◆ WHAT IS EXPECTED
Can you update the rows below by changing every "none" to "absent", keeping everything else unchanged and leaving the pictures out?

◆ STORED ROWS
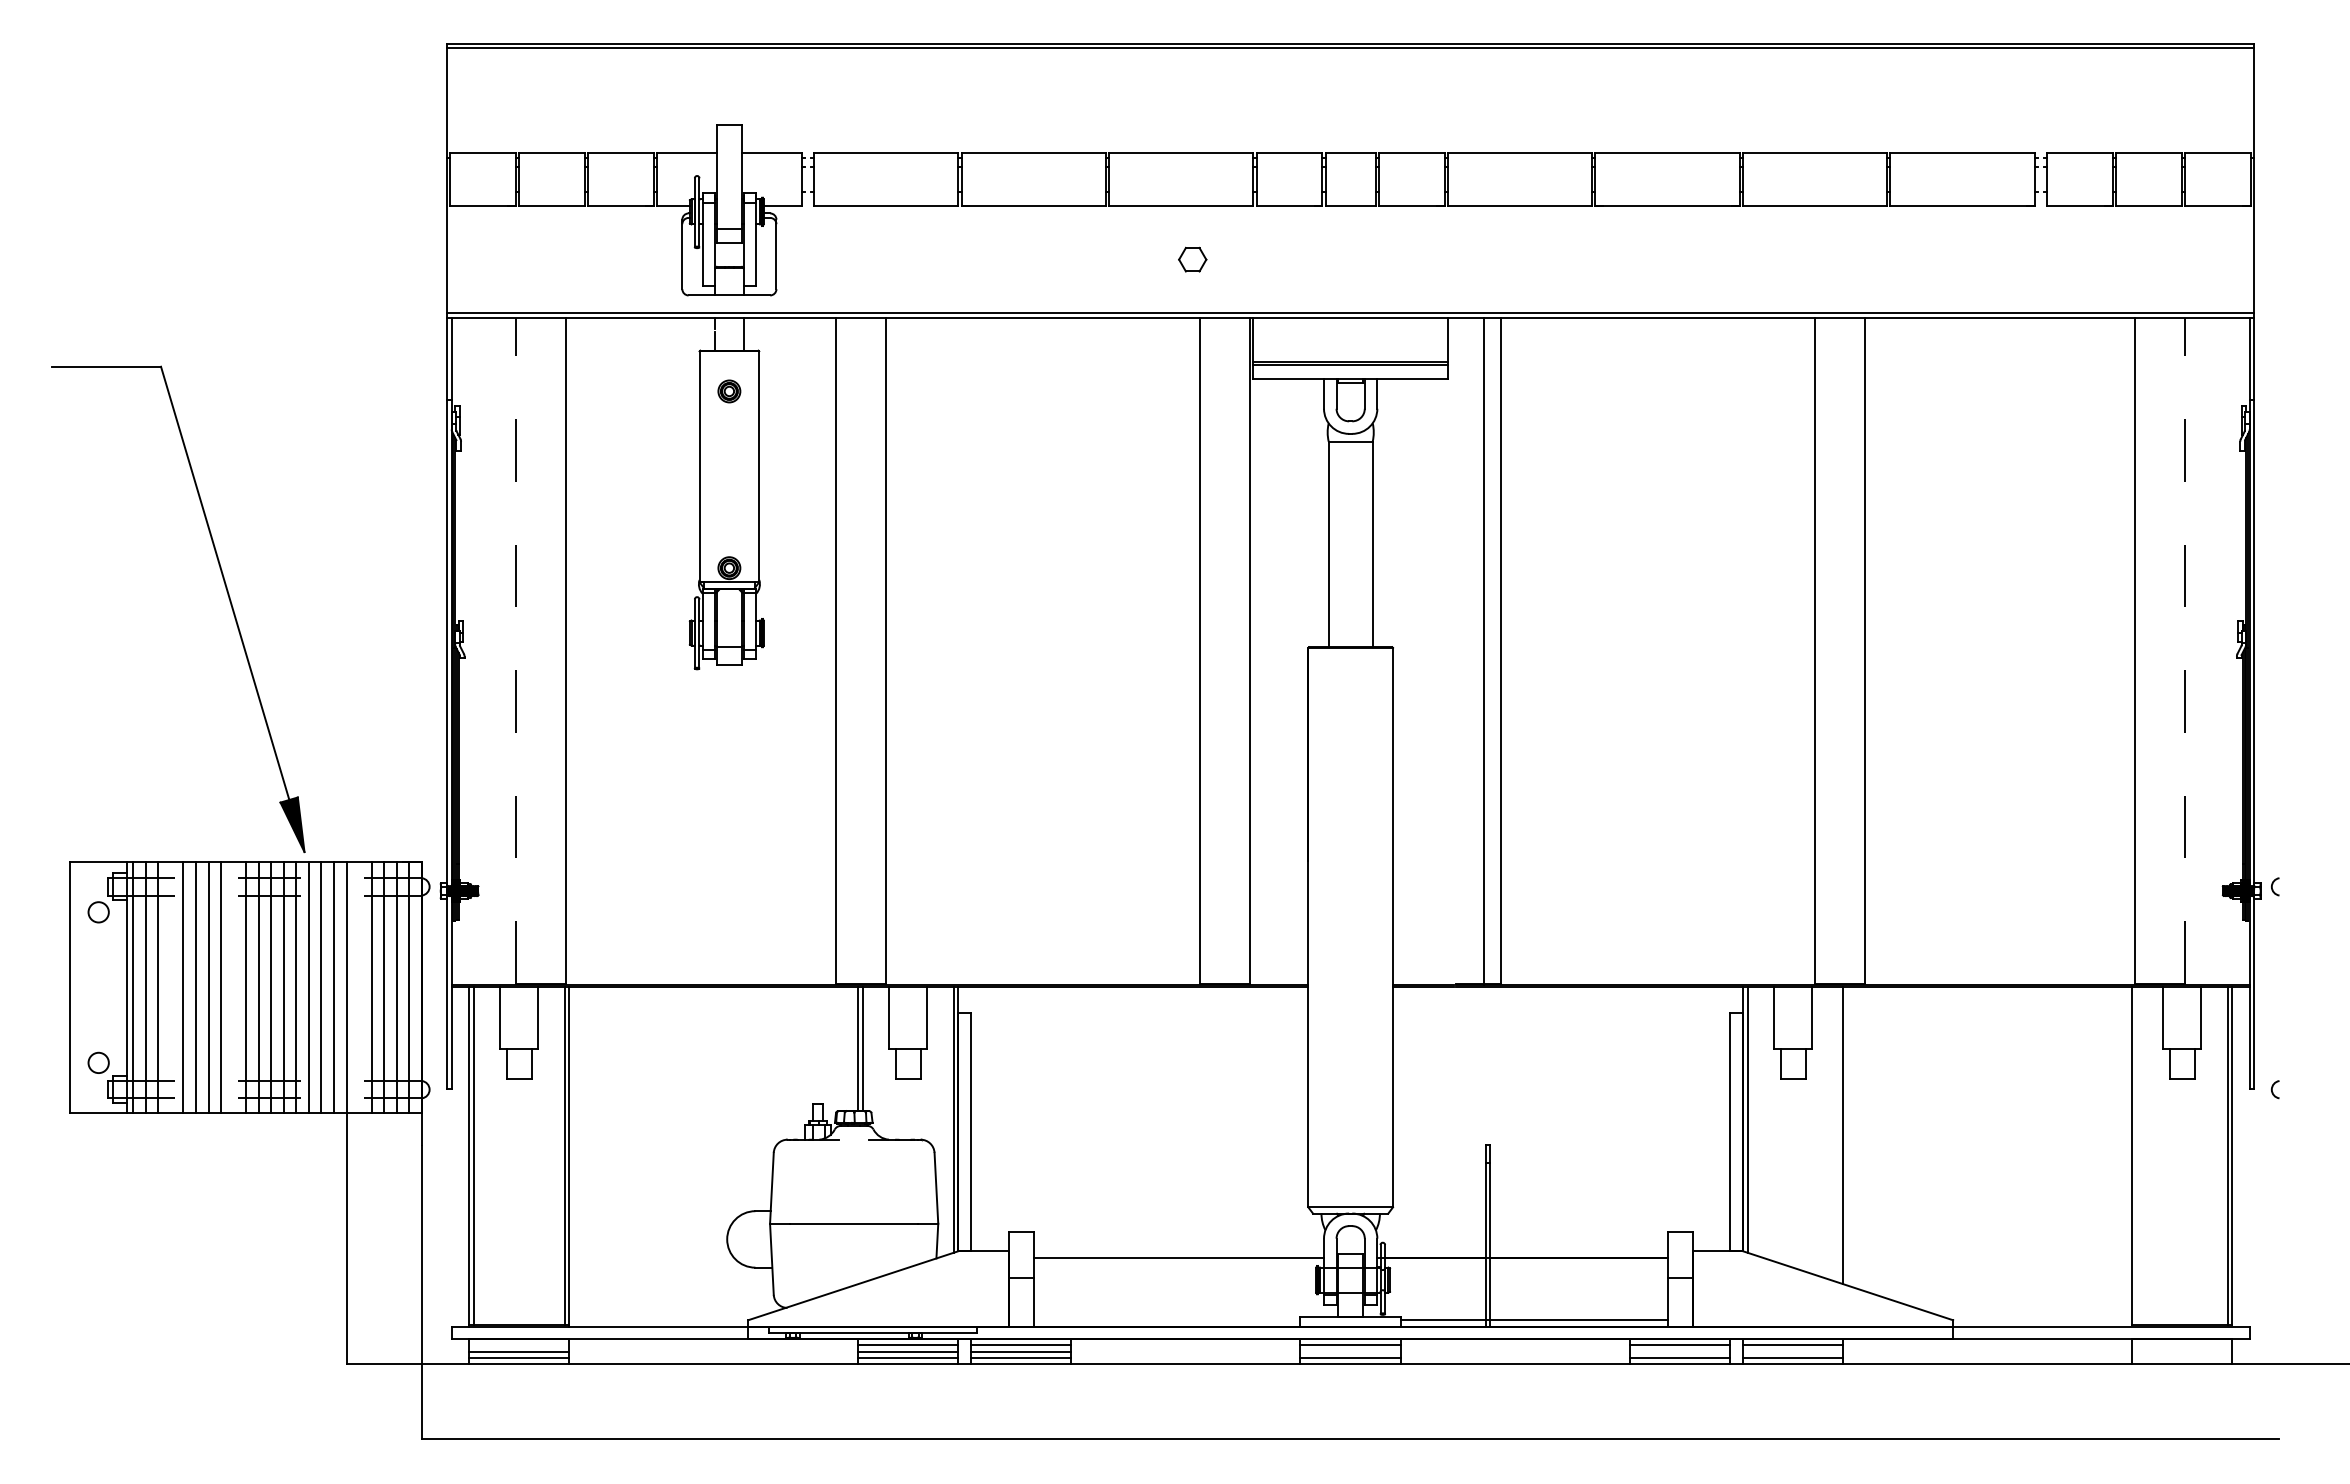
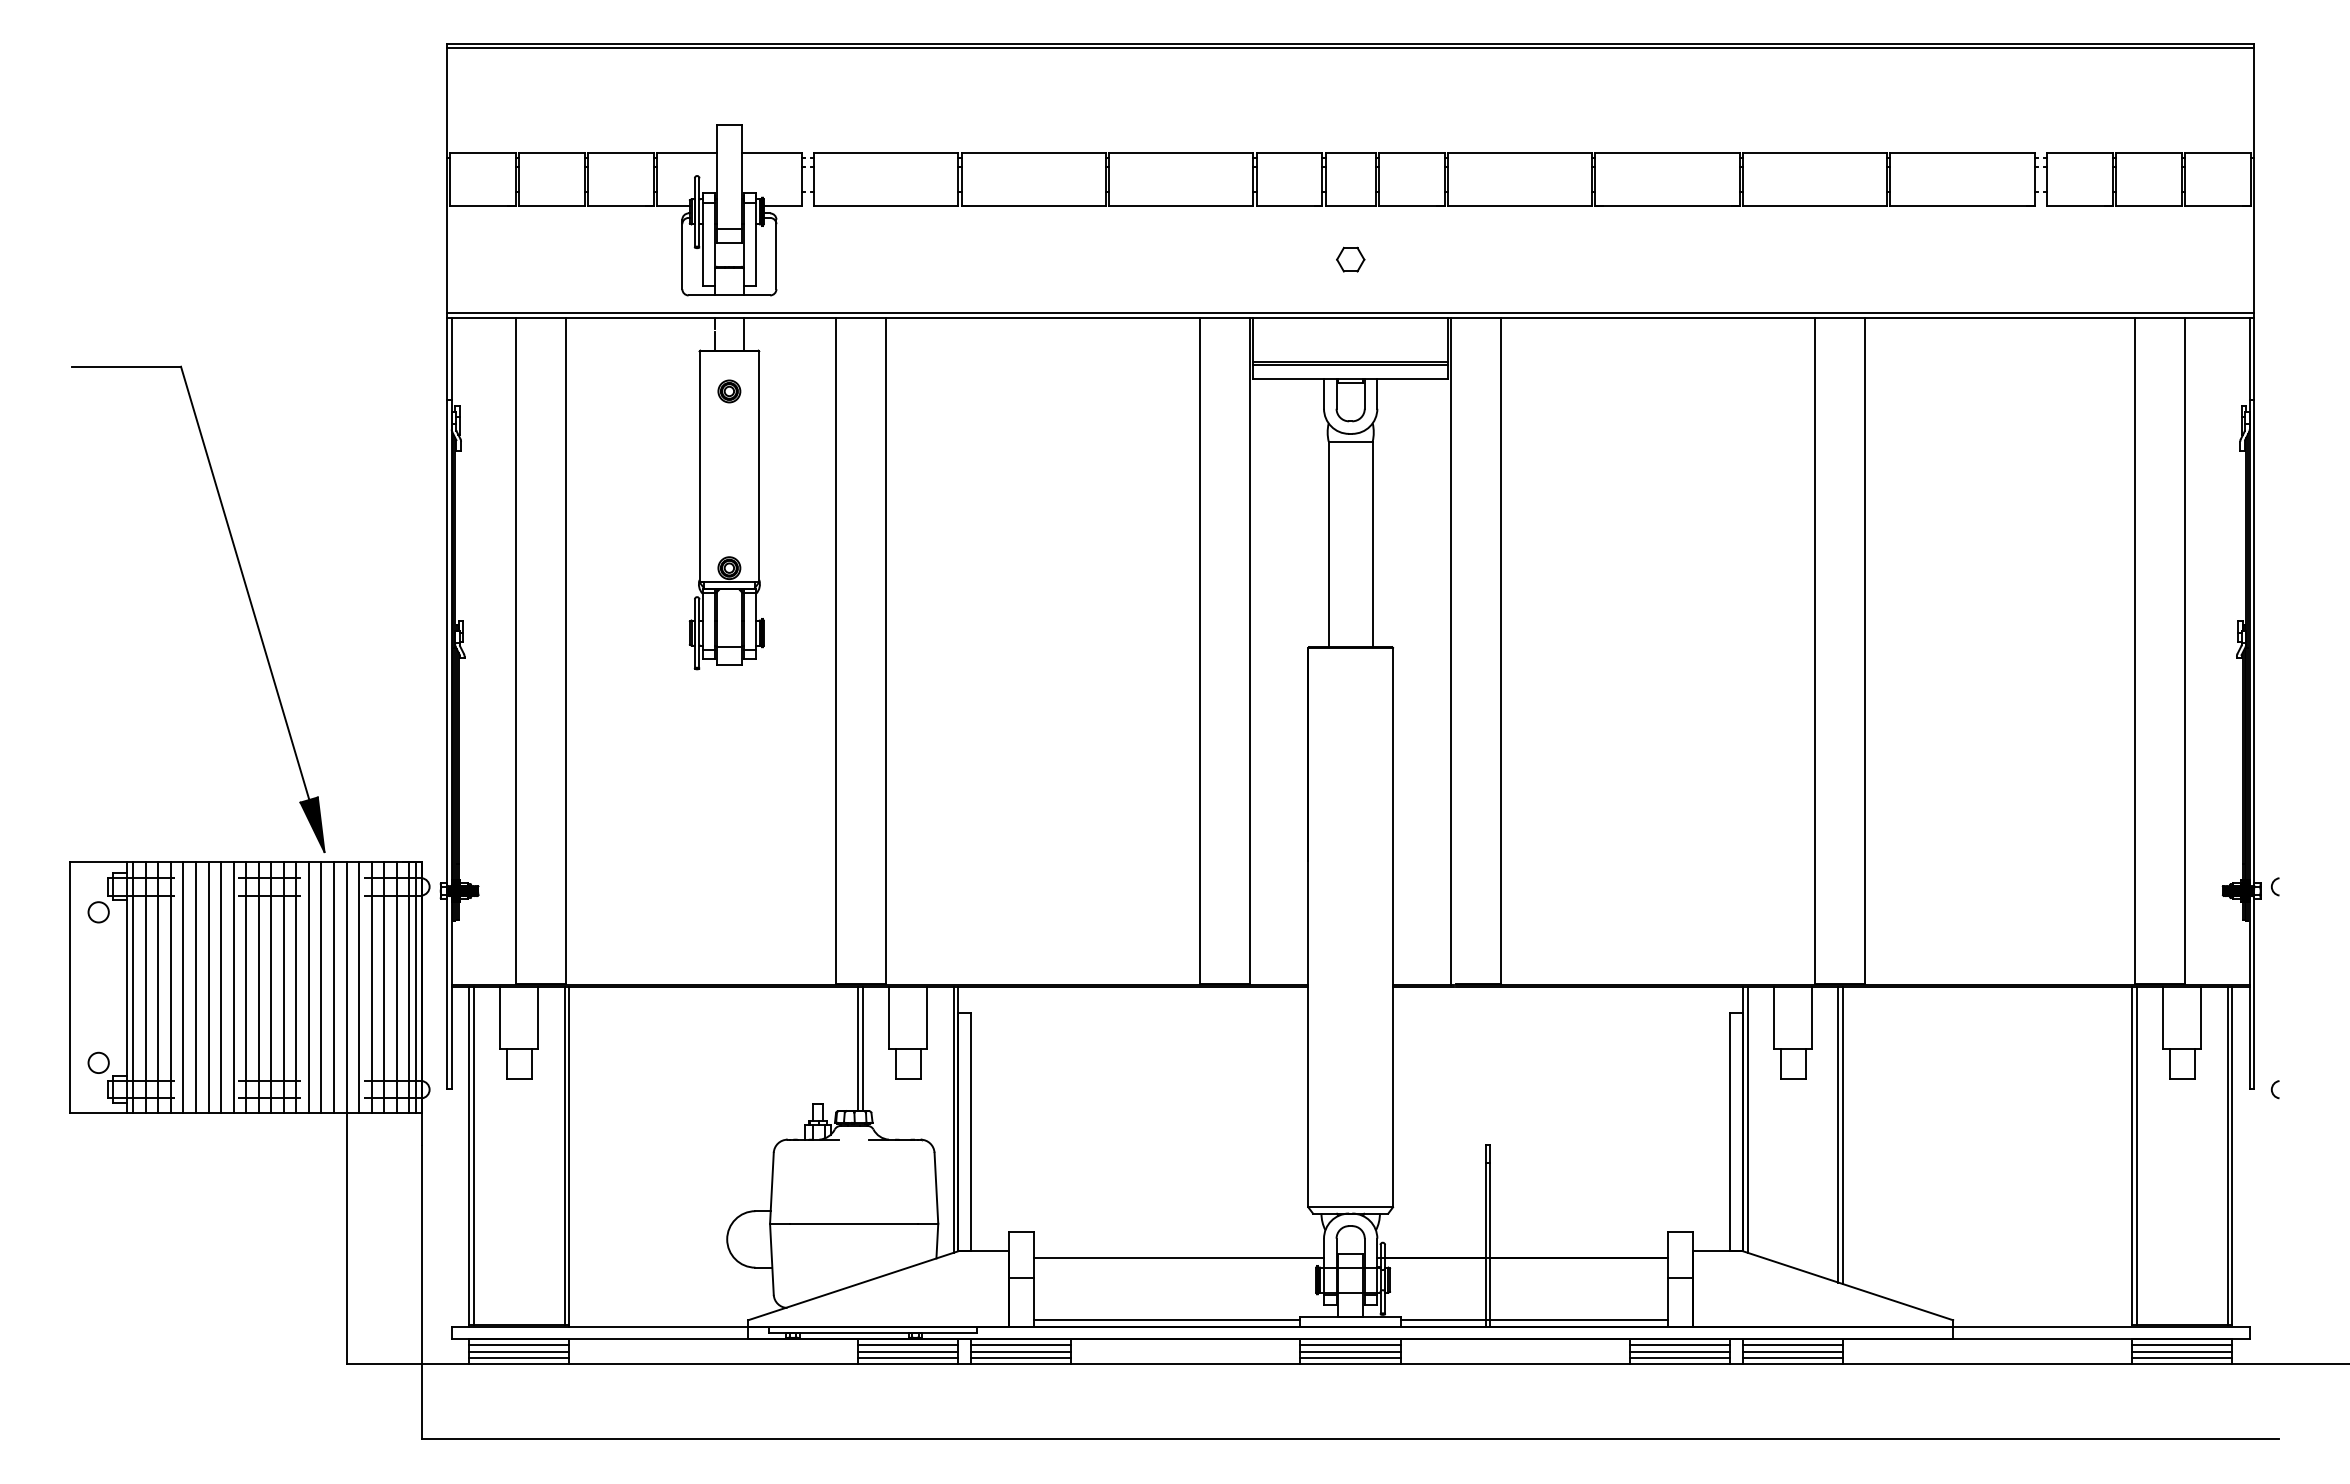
part at (1192, 259) position: (1192, 259) -> (1350, 259)
part at (227, 595) position: (227, 595) -> (247, 595)
line at (516, 650): dashed -> solid
line at (1484, 650) position: (1484, 650) -> (1451, 650)
line at (2185, 650): dashed -> solid
line at (170, 987): none -> present
line at (233, 987): none -> present
line at (359, 987): none -> present
line at (415, 987): none -> present
line at (1838, 1134): none -> present
line at (2136, 1155): none -> present
line at (1166, 1320): none -> present
line at (518, 1345): none -> present
line at (2181, 1345): none -> present
line at (1350, 1351): none -> present
line at (1679, 1351): none -> present
line at (1792, 1351): none -> present
line at (2181, 1351): none -> present
line at (2181, 1357): none -> present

◆ RESULT BELOW
part at (1192, 259) position: (1192, 259) -> (1350, 259)
part at (227, 595) position: (227, 595) -> (247, 595)
line at (516, 650): dashed -> solid
line at (1484, 650) position: (1484, 650) -> (1451, 650)
line at (2185, 650): dashed -> solid
line at (170, 987): absent -> present
line at (233, 987): absent -> present
line at (359, 987): absent -> present
line at (415, 987): absent -> present
line at (1838, 1134): absent -> present
line at (2136, 1155): absent -> present
line at (1166, 1320): absent -> present
line at (518, 1345): absent -> present
line at (2181, 1345): absent -> present
line at (1350, 1351): absent -> present
line at (1679, 1351): absent -> present
line at (1792, 1351): absent -> present
line at (2181, 1351): absent -> present
line at (2181, 1357): absent -> present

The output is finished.